● **Excerpted passage**:
Note that by reusing code from epoll_ctl() (after refactoring),
you'll get all the standard checks, including this one, for free.

> 
>>> +	if (h->common.f_flags & ~EPOLL_CLOEXEC)
>>> +		return ERR_PTR(-EINVAL);
>>> +
>>> +	/* similar to epoll_create() */
>>> +	error = ep_alloc(&ep);
>>> +	if (error < 0)
>>> +		return ERR_PTR(error);
>>> +	error = anon_inode_getfd("[eventpoll]", &eventpoll_fops, ep,
>>> +				 ptr->f_flags & O_CLOEXEC);
>>> +	if (error < 0) {
>>> +		ep_free(ep);
>>> +		return ERR_PTR(error);
>>> +	}
>>> +
>>> +	/* Everything's allocated, we just need a file* */
>>> +	epfd = error;
>>> +	epfile = fget(epfd);
>>> +	BUG_ON(!epfile);
>> Is there a reason not to use sys_epoll_create(), or refactor it
>> and use the common code ?
> 
> Yeah, I'll reuse it.
> 
>>> +
>>> +	/* Restore the common file bits */
>>> +	i = 0;
>>> +	error = restore_file_common(ctx, epfile, ptr);
>>> +	if (error < 0)
>>> +		goto error_return;
>>> +
>>> +	/* Restore the epoll items/watches */
>>> +	for (; i < h->num_items; i++) {
>> Defer these ...
> 
> OK.
> 
>>> +		/* 
>>> +		 * Loop body like multiple epoll_ctl(ep, ADD, event)
>>> +		 * calls except we've already done much of the checking.
>>> +		 */
>>> +		struct ckpt_eventpoll_item cepi;
>>> +		struct epoll_event epev;
>>> +		struct epitem *epi;
>>> +		struct file *tfile;
>>> +
>>> +		error = ckpt_kread(ctx, &cepi, sizeof(cepi));
>>> +		if (error < 0) {
>>> +			i++;
>>> +			break;
>>> +		}
>>> +		epev.events = cepi.events;
>>> +		epev.data = cepi.data;
>> The code below is a duplicate of sys_epoll_ctl(). Is there a reason
>> not to use that code, or refactor it and share the common code ?
> 
> I certainly can't reuse it directly since it does a copy_from_user().
> Also I've already got the epoll file* and know the op. I'll look for a
> good way to factor common pieces from both sys_epoll_ctl() and
> ep_file_restore().
> 
>>> +
>>> +		/* Get the file* for the target file */
>>> +		error = -EFAULT;
>>> +		tfile = fget(cepi.fd);
>>> +		if (!tfile) {
>>> +			/*
>>> +			 * TODO delayed addition of epitem because 
>>> +			 * tfile hasn't been restored yet.
>>> +			 */
>>> +			continue;
>>> +		}
>>> +
>>> +		/* The target file descriptor must support poll */
>>> +		error = -EPERM;
>>> +		if (!tfile->f_op || !tfile->f_op->poll)

● **Data provided**:
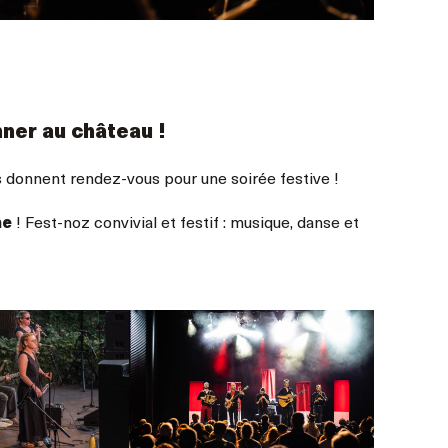
ner au château !
s donnent rendez-vous pour une soirée festive !
ne
! Fest-noz convivial et festif : musique, danse et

● **Problems and tasks**:
**1)** Answer these questions from the epoll restore review thread.
(a) What value is returned when h->common.f_flags has any bit set other than EPOLL_CLOEXEC?
(b) What reason does the reply give for not reusing sys_epoll_ctl() directly?
(c) What does the loop do when fget(cepi.fd) returns no file?
**2)** Pick up the epoll restore review thread at its last line and carry it forward.

● **Answers below**:
**1)**
(a) ERR_PTR(-EINVAL).
(b) sys_epoll_ctl() does a copy_from_user().
(c) It skips to the next item with continue, and a TODO comment notes that the epitem should be added later because the target file hasn't been restored yet.

**2)**
>>> +			goto error_tgt_fput;
>>> +
>>> +		/* Cannot add an epoll file descriptor inside itself. */
>>> +		error = -EINVAL;
>>> +		if (epfile == tfile)
>>> +			goto error_tgt_fput;
>>> +
>>> +		/* mutex_lock(&ep->mtx); TODO check if we need */
>> Yes, please.
> 
> OK.
> 
>>> +		epi = ep_find(ep, tfile, cepi.fd);
>>> +		if (!epi) {
>>> +			epev.events |= POLLERR | POLLHUP;
>>> +			error = ep_insert(ep, &epev, tfile, cepi.fd);
>>> +		} else
>>> +			error = -EEXIST;
>>> +		/* mutex_unlock(&ep->mtx); */
>>> +error_tgt_fput:
>>> +		fput(tfile);
>>> +		if (error < 0)
>>> +			break;
>>> +	}
>>> +error_return:
>>> +	/* Read the remaining number of items. */
>>> +	for (; i < h->num_items; i++) {
>>> +		struct ckpt_eventpoll_item cepi;
>>> +		ckpt_kread(ctx, &cepi, sizeof(cepi));
>>> +	}
>> What's the purpose of this ?
> 
> If we encounter an error we're left in the middle of the epoll item
> array. This effectively seeks to the end of the array. Not needed
> when deferring as you suggested since it changes the way we read the
> ckpt image..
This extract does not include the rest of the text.